The hilarity of our Parliament has no limits. Former President Sirisena and former Prime Minister Wickremesinghe would, by all accounts, be MPs in the next Parliament, either elected or through the national list despite both being criminally negligent for the loss of 260 innocent lives due to the Easter Sunday Bombings. They would be enjoying the many privileges of being an MP instead of serving time in the Welikada prison

According to Transparency International, only Nine MPs have submitted their declaration of assets and liabilities as required by Law. It is pertinent to question whether the balance 216 MPs should be allowed to contest the next General Election?.

The disgraceful behaviour of several MPs from both sides of the divide in November 2018 inside Parliament does not give them the moral authority to demand its recall or seek re-election in the forthcoming general election. The leaders of the two main political parties failed to restrain their MPs. The Speaker took no punitive actions against the offenders even after one and half years. It is a reflection of their commitment to parliamentary democracy.

My father, a former senior government servant, would regularly say, "Thu vitharak, Mung okkama horu" – "Curse them, they are all crooks" whenever he watched a politician interviewed on television. It was nearly 35 years ago. Unfortunately, things have gone from bad to terrible.

The all-important functions of the Parliament are: Exercising the legislative power of the people, full control over public finance, and oversight over the Executive. It is abundantly clear the last Parliament and the many before that failed miserably to discharge their functions effectively. The plight of our country is due to the poor calibre of Parliamentarians we have elected over the years.

In my view, a parliament that does not function as it should and does not perform its envisaged functions is a luxury that we can ill afford despite it being the central pillar of a Democratic country. As articulated by Ratnasabathy, the financial resources required to be an MP in Sri Lanka is beyond the means of most decent and law-abiding citizens for whom financial integrity is non-negotiable. To continue with Parliamentary elections in the current format would be to perpetuate further misery on the people of this country.

I am no constitutional expert, and I am unable to propose an alternative while being compliant with the existing constitutional provisions. I for one yearn for a smaller legislative assembly of a maximum of 50 persons without any political affiliations possessing an unblemished record of financial integrity with either professional or commercial experience in their respective fields. The assembly in all probability will need to be an unelected chamber.
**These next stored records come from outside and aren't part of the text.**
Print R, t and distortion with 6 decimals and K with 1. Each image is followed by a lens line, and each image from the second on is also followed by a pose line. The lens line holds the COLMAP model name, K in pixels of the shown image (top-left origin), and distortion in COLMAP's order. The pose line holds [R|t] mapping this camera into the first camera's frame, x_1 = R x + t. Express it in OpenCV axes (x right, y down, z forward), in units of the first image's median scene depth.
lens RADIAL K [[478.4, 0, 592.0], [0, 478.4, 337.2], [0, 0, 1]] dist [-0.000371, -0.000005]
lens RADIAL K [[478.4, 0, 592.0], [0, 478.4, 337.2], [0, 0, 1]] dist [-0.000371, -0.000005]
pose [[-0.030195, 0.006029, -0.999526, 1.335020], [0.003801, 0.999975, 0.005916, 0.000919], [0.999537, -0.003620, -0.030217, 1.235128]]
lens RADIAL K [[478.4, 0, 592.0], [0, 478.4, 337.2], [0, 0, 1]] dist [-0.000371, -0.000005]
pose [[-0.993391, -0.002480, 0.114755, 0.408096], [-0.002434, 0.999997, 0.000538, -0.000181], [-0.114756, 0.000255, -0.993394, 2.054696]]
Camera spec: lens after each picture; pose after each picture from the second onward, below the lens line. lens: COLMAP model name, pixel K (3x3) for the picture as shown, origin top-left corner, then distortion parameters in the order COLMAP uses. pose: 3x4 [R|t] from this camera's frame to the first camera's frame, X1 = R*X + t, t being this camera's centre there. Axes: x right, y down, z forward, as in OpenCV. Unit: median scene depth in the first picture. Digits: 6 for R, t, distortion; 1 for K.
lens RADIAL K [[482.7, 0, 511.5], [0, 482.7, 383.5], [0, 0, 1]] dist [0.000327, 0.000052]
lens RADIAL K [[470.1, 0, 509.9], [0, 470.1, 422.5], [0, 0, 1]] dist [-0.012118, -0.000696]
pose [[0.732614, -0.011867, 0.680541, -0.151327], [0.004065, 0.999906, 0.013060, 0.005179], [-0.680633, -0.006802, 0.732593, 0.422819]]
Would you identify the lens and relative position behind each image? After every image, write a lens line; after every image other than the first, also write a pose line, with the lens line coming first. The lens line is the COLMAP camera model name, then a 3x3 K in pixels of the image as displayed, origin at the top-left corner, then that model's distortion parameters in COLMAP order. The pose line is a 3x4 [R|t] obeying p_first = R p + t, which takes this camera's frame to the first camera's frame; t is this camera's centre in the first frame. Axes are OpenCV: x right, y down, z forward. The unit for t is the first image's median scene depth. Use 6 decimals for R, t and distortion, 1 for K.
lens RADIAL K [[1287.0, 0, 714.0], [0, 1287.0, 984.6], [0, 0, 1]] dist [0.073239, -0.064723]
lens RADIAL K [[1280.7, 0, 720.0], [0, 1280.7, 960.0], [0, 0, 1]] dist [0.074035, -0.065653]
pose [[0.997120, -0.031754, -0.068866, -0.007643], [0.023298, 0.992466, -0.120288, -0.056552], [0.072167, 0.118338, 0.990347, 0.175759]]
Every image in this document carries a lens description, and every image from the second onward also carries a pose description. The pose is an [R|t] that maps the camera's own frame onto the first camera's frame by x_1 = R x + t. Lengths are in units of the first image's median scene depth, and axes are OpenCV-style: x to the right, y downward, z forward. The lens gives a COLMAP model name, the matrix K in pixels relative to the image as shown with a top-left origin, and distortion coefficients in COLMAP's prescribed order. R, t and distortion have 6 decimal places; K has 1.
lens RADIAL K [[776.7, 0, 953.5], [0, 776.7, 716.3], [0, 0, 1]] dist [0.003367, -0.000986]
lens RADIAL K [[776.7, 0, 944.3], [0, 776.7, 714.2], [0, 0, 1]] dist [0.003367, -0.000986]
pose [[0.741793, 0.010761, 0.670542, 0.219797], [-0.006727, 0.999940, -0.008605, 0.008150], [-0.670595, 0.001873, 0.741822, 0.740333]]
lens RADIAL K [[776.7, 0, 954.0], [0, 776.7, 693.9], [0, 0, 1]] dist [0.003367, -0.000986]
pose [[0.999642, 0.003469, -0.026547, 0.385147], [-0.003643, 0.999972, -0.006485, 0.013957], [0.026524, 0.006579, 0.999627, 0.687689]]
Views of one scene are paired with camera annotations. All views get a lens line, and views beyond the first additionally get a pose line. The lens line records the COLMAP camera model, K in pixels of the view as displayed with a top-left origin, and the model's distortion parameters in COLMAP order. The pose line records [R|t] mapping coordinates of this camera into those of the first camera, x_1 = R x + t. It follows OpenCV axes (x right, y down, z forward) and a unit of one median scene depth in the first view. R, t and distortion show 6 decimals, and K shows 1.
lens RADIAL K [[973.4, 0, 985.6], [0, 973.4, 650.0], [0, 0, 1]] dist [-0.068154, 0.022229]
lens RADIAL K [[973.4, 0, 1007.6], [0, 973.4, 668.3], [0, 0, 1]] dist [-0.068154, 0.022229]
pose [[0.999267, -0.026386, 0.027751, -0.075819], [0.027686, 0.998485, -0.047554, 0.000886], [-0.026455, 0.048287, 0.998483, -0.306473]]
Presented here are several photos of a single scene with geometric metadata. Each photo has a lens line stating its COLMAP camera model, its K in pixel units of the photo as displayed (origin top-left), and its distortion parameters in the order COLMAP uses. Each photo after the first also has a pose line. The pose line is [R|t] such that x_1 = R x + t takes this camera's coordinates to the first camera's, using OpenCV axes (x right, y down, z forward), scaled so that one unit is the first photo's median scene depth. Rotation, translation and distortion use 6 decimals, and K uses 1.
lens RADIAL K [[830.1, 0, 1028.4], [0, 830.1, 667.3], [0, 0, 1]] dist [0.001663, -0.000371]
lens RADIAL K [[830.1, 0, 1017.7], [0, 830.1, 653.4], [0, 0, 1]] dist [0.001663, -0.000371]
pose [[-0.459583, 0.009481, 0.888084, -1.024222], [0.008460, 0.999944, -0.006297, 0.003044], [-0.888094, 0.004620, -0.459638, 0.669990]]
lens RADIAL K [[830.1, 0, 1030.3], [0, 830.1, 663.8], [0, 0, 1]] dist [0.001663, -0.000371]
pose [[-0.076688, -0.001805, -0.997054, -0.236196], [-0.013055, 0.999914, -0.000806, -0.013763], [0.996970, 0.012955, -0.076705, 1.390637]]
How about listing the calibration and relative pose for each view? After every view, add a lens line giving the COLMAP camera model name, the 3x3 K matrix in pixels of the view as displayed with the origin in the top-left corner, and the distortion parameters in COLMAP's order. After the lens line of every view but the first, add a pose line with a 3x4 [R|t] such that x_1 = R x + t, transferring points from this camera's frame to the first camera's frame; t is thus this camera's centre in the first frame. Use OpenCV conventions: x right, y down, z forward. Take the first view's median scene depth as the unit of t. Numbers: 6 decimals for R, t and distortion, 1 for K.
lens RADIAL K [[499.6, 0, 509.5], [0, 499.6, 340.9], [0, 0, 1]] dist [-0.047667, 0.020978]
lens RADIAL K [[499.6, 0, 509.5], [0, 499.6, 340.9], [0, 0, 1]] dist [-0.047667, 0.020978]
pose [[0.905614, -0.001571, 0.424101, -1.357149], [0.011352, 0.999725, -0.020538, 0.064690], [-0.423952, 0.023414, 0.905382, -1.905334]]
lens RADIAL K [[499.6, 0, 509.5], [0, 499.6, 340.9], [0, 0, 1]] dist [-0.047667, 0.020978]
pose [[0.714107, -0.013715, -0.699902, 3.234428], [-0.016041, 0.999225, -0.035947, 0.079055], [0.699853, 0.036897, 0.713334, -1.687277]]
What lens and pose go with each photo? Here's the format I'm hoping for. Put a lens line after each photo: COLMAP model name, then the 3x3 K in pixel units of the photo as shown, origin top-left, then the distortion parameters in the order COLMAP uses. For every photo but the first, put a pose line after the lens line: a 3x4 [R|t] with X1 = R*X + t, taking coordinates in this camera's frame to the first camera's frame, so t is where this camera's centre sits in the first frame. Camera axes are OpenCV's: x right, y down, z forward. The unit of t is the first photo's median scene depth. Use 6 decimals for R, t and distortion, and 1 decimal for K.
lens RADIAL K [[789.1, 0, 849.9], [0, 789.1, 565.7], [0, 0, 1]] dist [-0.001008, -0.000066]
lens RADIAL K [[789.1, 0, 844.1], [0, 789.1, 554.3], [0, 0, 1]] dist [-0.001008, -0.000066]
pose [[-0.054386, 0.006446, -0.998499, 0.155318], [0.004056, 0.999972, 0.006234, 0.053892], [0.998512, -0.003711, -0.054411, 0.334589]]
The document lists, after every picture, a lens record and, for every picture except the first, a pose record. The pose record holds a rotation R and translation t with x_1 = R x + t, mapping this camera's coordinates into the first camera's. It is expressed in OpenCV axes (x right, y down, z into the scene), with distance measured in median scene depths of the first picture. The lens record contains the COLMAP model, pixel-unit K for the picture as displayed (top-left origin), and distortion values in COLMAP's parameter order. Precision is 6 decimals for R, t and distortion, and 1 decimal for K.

I hope a panel of non-partisan constitutional experts will come up with a solution.

It will be ideal if the Cabinet of Ministers consists of persons who have previously not been MP's! Ideally, they could be professionals and members of the business community with a proven track record.

In the corporate sector, my generation of senior executives when deciding on the suitability of a person to be promoted used to ask ourselves "Can he/she get the job done?". Simple as that!.
The time has come to think out of the box and explore new horizons.